A fintech Agroforte, especializada em crédito para granjeiros e pecuaristas de corte e leite, anunciou a captação de R$ 60 milhões junto a investidores para fortalecer seu Fiagro. Fundada por Felipe d’Ávila, Gustavo Silva e Carlos Eduardo Mascarenhas, a startup opera praticamente sozinha nesse nicho de mercado. Os recursos permitirão expandir o patrimônio sob gestão de R$ 100 milhões para cerca de R$ 160 milhões, com projeções de alcançar R$ 200 milhões no curto prazo, conforme afirmou Mascarenhas, diretor financeiro, em entrevista recente.

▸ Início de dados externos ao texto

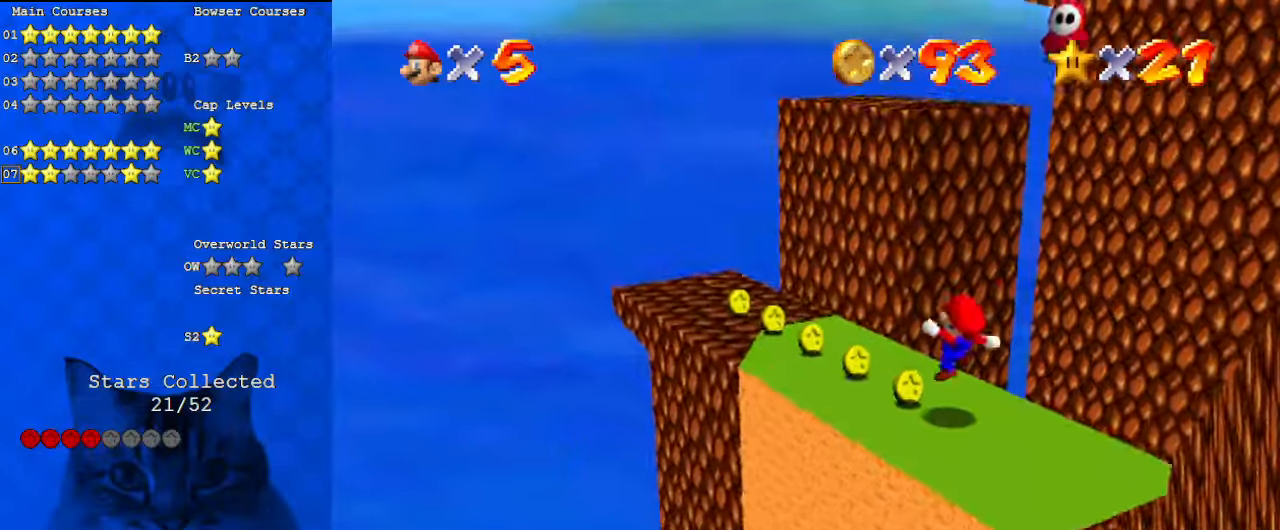
{"keys": ["left"], "events": [[100, "a", "down"], [200, "up", "up"], [300, "a", "up"]]}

Para este ano, a Agroforte planeja originar entre R$ 250 milhões e R$ 300 milhões em crédito, facilitado pelo modelo de financiamentos de curto prazo que recirculam recursos dentro do mesmo período. A ambição da empresa é dobrar essa originação para R$ 500 milhões no próximo ano, mirando o marco de R$ 1 bilhão em 2027. Esse crescimento reflete a estratégia de concessão de linhas de crédito em consignação, em parceria com agroindústrias que adquirem matéria-prima dos produtores.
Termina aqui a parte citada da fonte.